CIIG Capital Partners II, Inc.
Notes to financial statement

 

NOTE 7. STOCKHOLDER’S EQUITY (cont.)

 

If the Company calls the Public Warrants for redemption for cash, management will have the option to require all holders that wish to exercise the Public Warrants to do so on a “cashless basis,” as described in the warrant agreement. The exercise price and number of shares of Class A common stock issuable upon exercise of the warrants may be adjusted in certain circumstances including in the event of a stock dividend, or recapitalization, reorganization, merger or consolidation. However, the warrants will not be adjusted for issuance of Class A common stock at a price below its exercise price. Additionally, in no event will the Company be required to net cash settle the warrants. If the Company is unable to complete a Business Combination within the Combination Period and the Company liquidates the funds held in the Trust Account, holders of warrants will not receive any of such funds with respect to their warrants, nor will they receive any distribution from the Company’s assets held outside of the Trust Account with the respect to such warrants. Accordingly, the warrants may expire worthless.

 

In addition, if (x) the Company issues additional shares of Class A common stock or equity-linked securities for capital raising purposes in connection with the closing of a Business Combination at an issue price or effective issue price of less than $9.20 per share (with such issue price or effective issue price to be determined in good faith by the Company’s board of directors, and in the case of any such issuance to the Sponsor, initial stockholders or their affiliates, without taking into account any Founder Shares held by them prior to such issuance) (the “Newly Issued Price”), (y) the aggregate gross proceeds from such issuances represent more than 60% of the total equity proceeds, and interest thereon, available for the funding of a Business Combination on the date of the consummation of a Business Combination (net of redemptions), and (z) the volume weighted average trading price of the Company’s ordinary shares during the 20 trading day period starting on the trading day prior to the day on which the Company consummates a Business Combination (such price, the “Market Value”) is below $9.20 per share, the exercise price of each warrant will be adjusted (to the nearest cent) to be equal to 115% of the higher of (i) the Market Value and (ii) the Newly Issued Price, the $18.00 per share redemption trigger price described above will be adjusted to be equal to 180% of the higher of (i) the Market Value and (ii) the Newly Issued Price and the $10.00 per share redemption trigger price described above will be adjusted (to the nearest cent) to be equal to the higher of the Market Value and the Newly Issued Price.

 

The Placement Warrants will be identical to the Public Warrants underlying the Units being sold in the Initial Public Offering, except that the Placement Warrants and the Class A common stock issuable upon exercise of the Placement Warrants will not be transferable, assignable or salable until 30 days after the completion of our initial business combination, subject to certain limited exceptions.
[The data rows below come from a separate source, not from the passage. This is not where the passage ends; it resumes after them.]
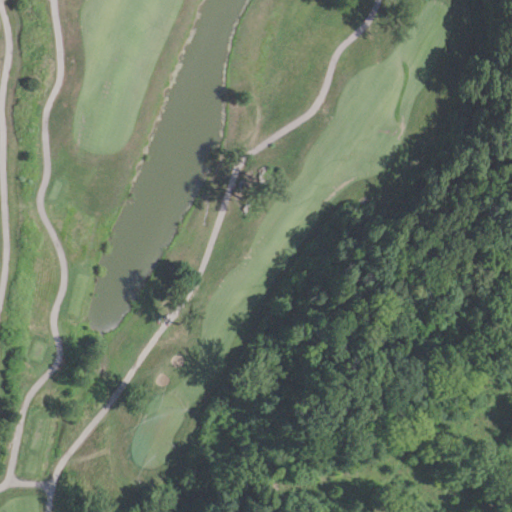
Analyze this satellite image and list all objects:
park: (184, 213)
road: (210, 251)
park: (170, 430)
road: (8, 474)
road: (29, 482)
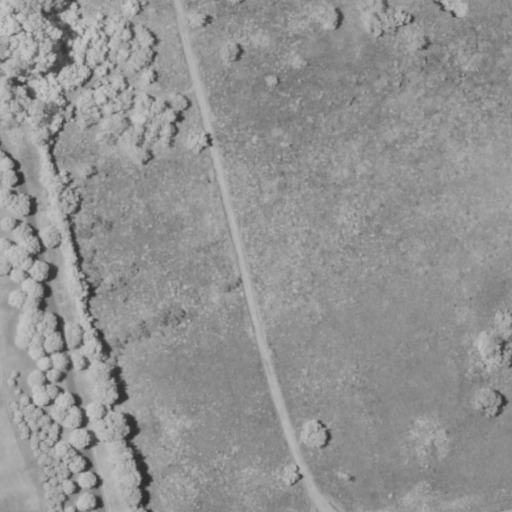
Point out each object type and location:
building: (93, 83)
road: (144, 91)
park: (288, 243)
road: (242, 257)
road: (55, 329)
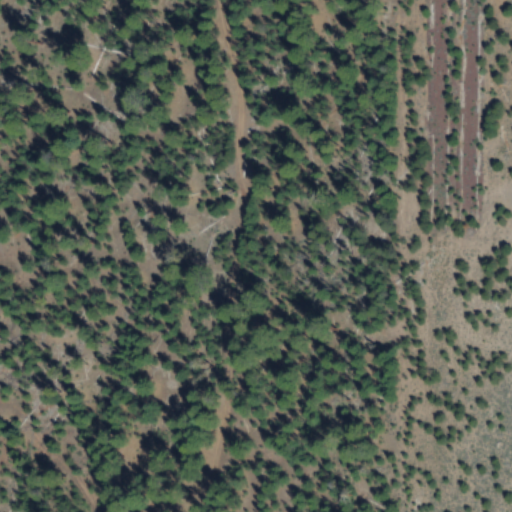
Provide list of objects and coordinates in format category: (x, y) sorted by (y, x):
road: (233, 274)
road: (91, 358)
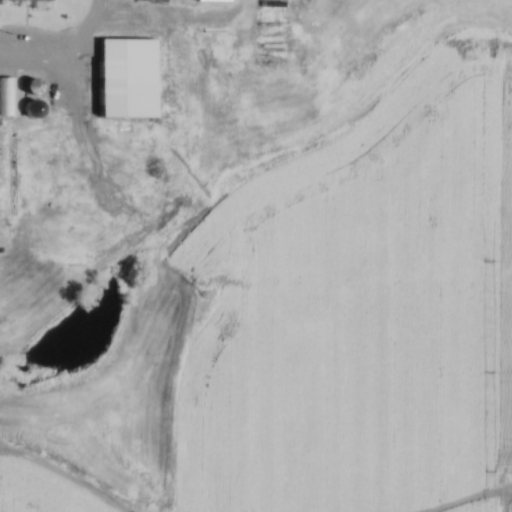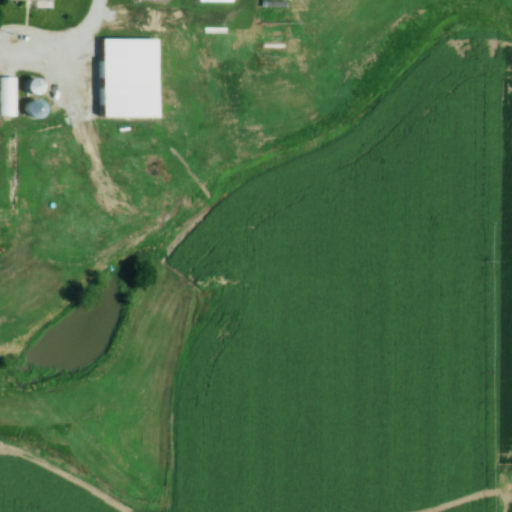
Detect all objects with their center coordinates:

Additionally, the Placement Warrants will be exercisable on a cashless basis and be non-redeemable.

 

NOTE 8. SUBSEQUENT EVENTS

 

The Company evaluated subsequent events and transactions that occurred after the balance sheet date, the date that the financial statement was available to be issued. Based upon this review, the Company did not identify any subsequent events that would have required adjustment or disclosure in the financial statement.